— Your goal —
An exact copy of the data is needed, one that excludes all pictures.

(Plain-text engineering files)
* * * * * * * * *

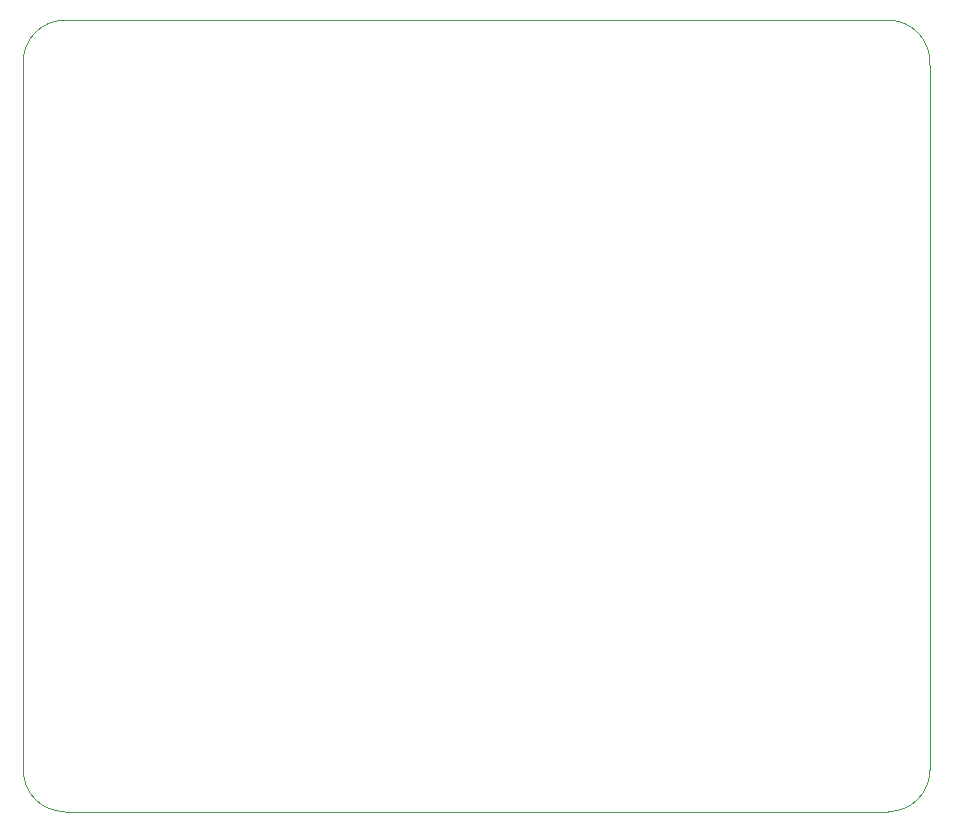
<source format=gbr>
%TF.GenerationSoftware,KiCad,Pcbnew,8.0.4*%
%TF.CreationDate,2024-12-09T12:19:11+01:00*%
%TF.ProjectId,BLDC motor controller,424c4443-206d-46f7-946f-7220636f6e74,1.1*%
%TF.SameCoordinates,Original*%
%TF.FileFunction,Profile,NP*%
%FSLAX46Y46*%
G04 Gerber Fmt 4.6, Leading zero omitted, Abs format (unit mm)*
G04 Created by KiCad (PCBNEW 8.0.4) date 2024-12-09 12:19:11*
%MOMM*%
%LPD*%
G01*
G04 APERTURE LIST*
%TA.AperFunction,Profile*%
%ADD10C,0.100000*%
%TD*%
G04 APERTURE END LIST*
D10*
X97250000Y-67500000D02*
X167000000Y-67500000D01*
X93750000Y-71000000D02*
G75*
G02*
X97250000Y-67500000I3500000J0D01*
G01*
X93750000Y-131000000D02*
X93750000Y-87500000D01*
X167000000Y-67500000D02*
G75*
G02*
X170491105Y-71249365I0J-3500000D01*
G01*
X97250000Y-134500000D02*
X167000000Y-134500000D01*
X170500000Y-131000000D02*
X170500000Y-71250000D01*
X170500000Y-131000000D02*
G75*
G02*
X167000000Y-134500000I-3500000J0D01*
G01*
X97250000Y-134500000D02*
G75*
G02*
X93750000Y-131000000I0J3500000D01*
G01*
X93750000Y-87500000D02*
X93750000Y-71000000D01*
M02*

</source>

* * * * * * * * *

— Solution to this problem —
<source format=gbr>
%TF.GenerationSoftware,KiCad,Pcbnew,8.0.4*%
%TF.CreationDate,2024-12-09T12:19:11+01:00*%
%TF.ProjectId,BLDC motor controller,424c4443-206d-46f7-946f-7220636f6e74,1.1*%
%TF.SameCoordinates,Original*%
%TF.FileFunction,Profile,NP*%
%FSLAX46Y46*%
G04 Gerber Fmt 4.6, Leading zero omitted, Abs format (unit mm)*
G04 Created by KiCad (PCBNEW 8.0.4) date 2024-12-09 12:19:11*
%MOMM*%
%LPD*%
G01*
G04 APERTURE LIST*
%TA.AperFunction,Profile*%
%ADD10C,0.100000*%
%TD*%
G04 APERTURE END LIST*
D10*
X97250000Y-67500000D02*
X167000000Y-67500000D01*
X93750000Y-71000000D02*
G75*
G02*
X97250000Y-67500000I3500000J0D01*
G01*
X93750000Y-131000000D02*
X93750000Y-87500000D01*
X167000000Y-67500000D02*
G75*
G02*
X170491105Y-71249365I0J-3500000D01*
G01*
X97250000Y-134500000D02*
X167000000Y-134500000D01*
X170500000Y-131000000D02*
X170500000Y-71250000D01*
X170500000Y-131000000D02*
G75*
G02*
X167000000Y-134500000I-3500000J0D01*
G01*
X97250000Y-134500000D02*
G75*
G02*
X93750000Y-131000000I0J3500000D01*
G01*
X93750000Y-87500000D02*
X93750000Y-71000000D01*
M02*

</source>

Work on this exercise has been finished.